College will present you with a host of new experiences—including, perhaps, the experience of not having unfettered access to Mom and Dad’s wallet. But learning how to balance your checkbook while also hitting the books doesn’t have to be overwhelming. Here’s a checklist of financial lessons that’ll get you through the first year of college without unnecessary debt.

1. Get to know your financial aid package

Filling out the Free Application for Federal Student Aid, or FAFSA, will help you determine your total out-of-pocket college costs. After receiving your financial aid award letter, you’ll know how much you’ll have to save or borrow to make up the difference on your college expenses.

Aid typically comes in the form of grants and scholarships, which do not need to be repaid, or loans, which do. Before you hurry up and take on a loan, though, know that it will make a major impact on your life after college. 70% of students in the class of 2013 graduated with college-related debt, and the average amount of that debt was $35,200, according to a Fidelity survey.

You may also be eligible to participate in Federal Work-Study, a program that offers students in roughly 3,400 post-secondary institutions the chance to work part-time to finance their college costs.
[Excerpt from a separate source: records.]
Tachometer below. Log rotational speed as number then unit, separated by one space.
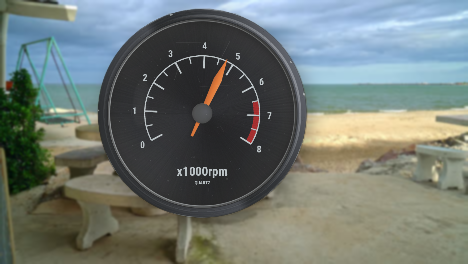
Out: 4750 rpm
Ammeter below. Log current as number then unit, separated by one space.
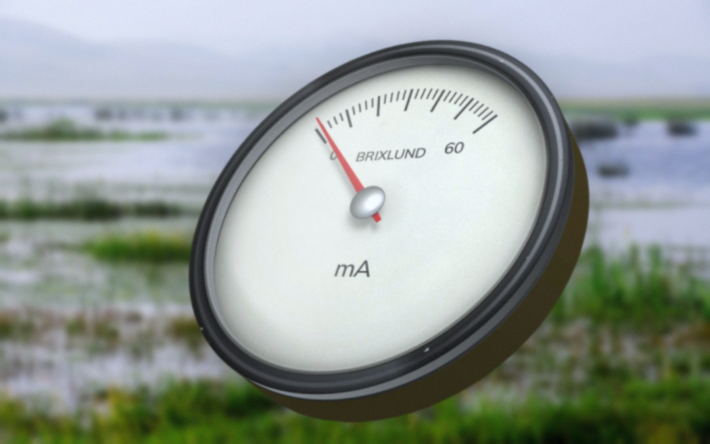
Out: 2 mA
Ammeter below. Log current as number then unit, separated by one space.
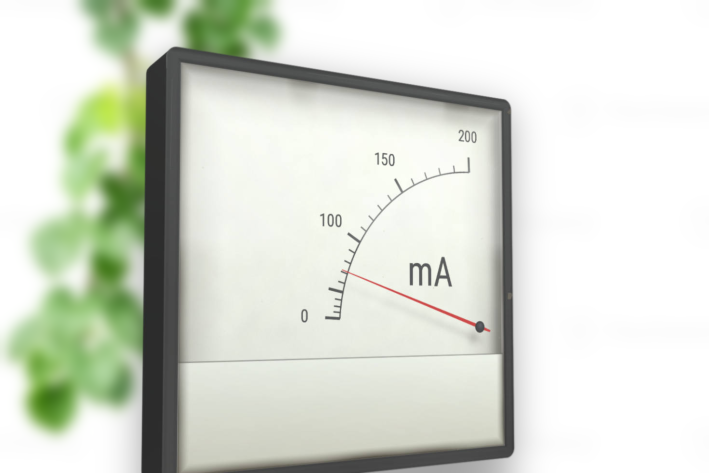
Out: 70 mA
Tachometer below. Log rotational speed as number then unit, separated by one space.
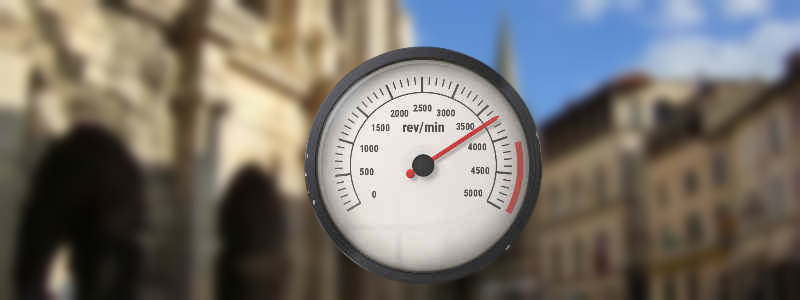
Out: 3700 rpm
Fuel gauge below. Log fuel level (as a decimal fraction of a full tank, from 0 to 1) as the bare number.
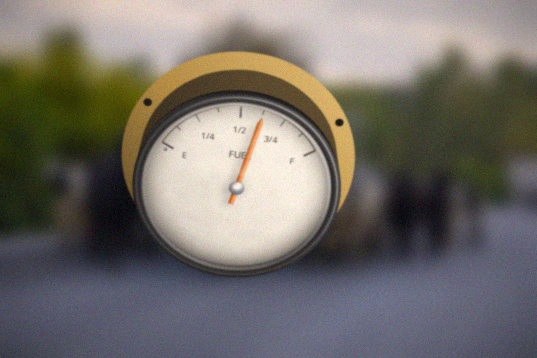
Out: 0.625
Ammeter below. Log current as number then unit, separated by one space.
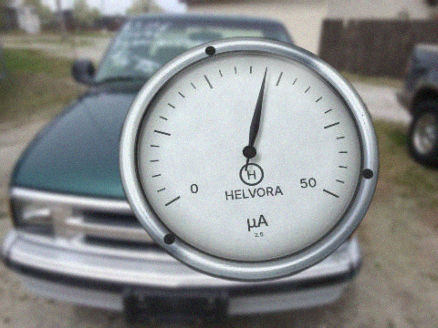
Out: 28 µA
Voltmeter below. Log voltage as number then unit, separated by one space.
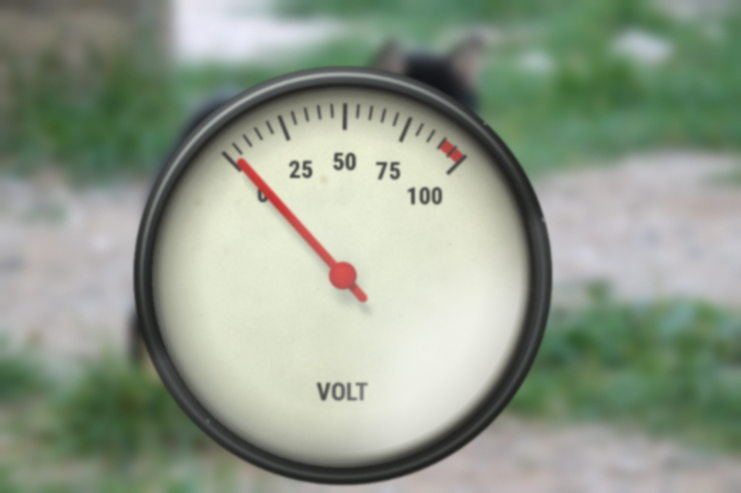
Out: 2.5 V
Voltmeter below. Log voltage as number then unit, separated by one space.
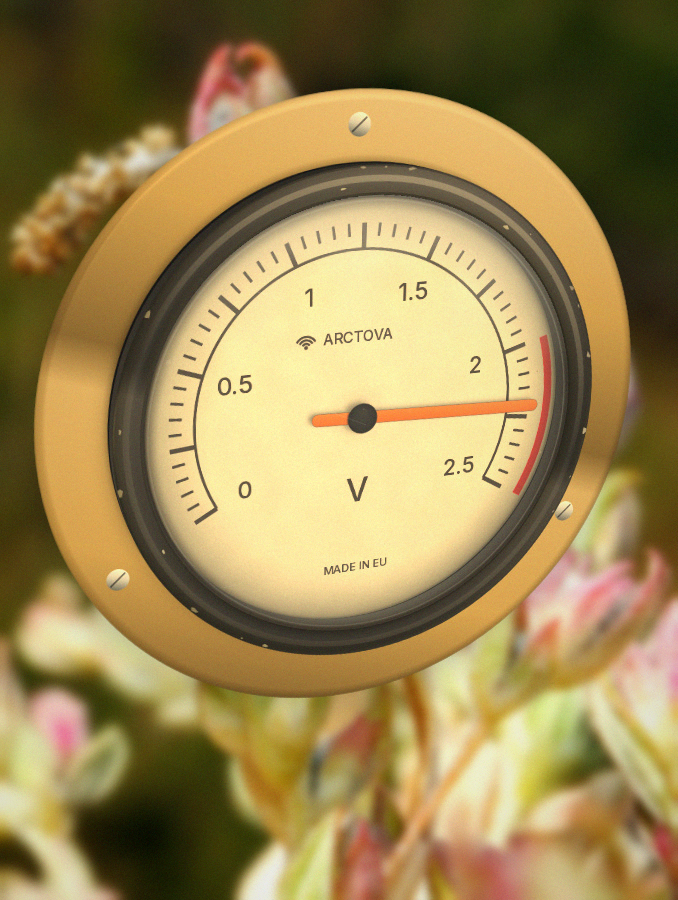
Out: 2.2 V
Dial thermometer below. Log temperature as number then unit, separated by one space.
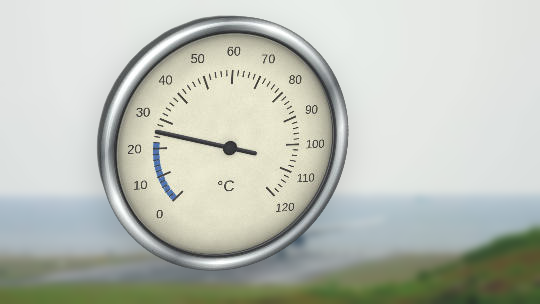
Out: 26 °C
2. Set up a checking account

If you don’t have a checking account, consider opening one before you head to college. Between buying books, writing checks for tuition and paying bills, you’ll find that you need other forms of payment besides cash. A checking account will also make it faster and easier for you to receive financial aid or scholarships through direct deposit, and allow you to make tuition payments automatically.

3. Build your credit

Using a credit card for college expenses can help you build good credit, but there’s also the risk of damaging your credit if you don’t use your card wisely. In 2013, college students graduated with an average credit card debt of $3,000. To avoid a hefty post-graduate debt, charge only what you can pay when the balance is due, and make it a habit to pay the balance in full.
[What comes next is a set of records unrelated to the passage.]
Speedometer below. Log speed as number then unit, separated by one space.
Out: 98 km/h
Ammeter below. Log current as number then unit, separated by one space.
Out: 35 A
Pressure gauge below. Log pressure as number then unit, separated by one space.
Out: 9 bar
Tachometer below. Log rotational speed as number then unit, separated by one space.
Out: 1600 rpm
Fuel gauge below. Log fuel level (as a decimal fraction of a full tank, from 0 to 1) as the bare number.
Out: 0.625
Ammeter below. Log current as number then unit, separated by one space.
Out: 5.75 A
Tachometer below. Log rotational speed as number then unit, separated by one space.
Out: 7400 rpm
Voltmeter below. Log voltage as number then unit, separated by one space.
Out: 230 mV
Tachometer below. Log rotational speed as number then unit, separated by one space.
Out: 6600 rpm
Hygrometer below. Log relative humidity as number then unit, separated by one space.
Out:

An easy way build good credit is to automate payments for recurring monthly charges. For example, you could arrange to pay your Internet or cellphone bill with your credit card, and set up bill-pay through your checking account to pay off the card balance each month, so you never miss a payment. 
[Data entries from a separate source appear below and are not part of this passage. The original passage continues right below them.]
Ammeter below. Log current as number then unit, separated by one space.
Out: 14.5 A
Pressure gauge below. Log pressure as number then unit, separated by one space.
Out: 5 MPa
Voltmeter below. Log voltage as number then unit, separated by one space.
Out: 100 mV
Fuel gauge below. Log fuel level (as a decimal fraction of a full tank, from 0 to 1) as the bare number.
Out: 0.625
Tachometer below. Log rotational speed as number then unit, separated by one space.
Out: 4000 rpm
4. Create a budget … and stick to it

To establish a budget, add up your income and subtract your expenses. Ideally, you should have some leftover cash that you can set aside for fun stuff, like going out to eat with your new roomies or shopping for university swag. If your budget is tight, look for expenses you may be able to cut. For example, you can use your on-campus meal plan rather than spending money on restaurants, or opt for used books instead of new ones.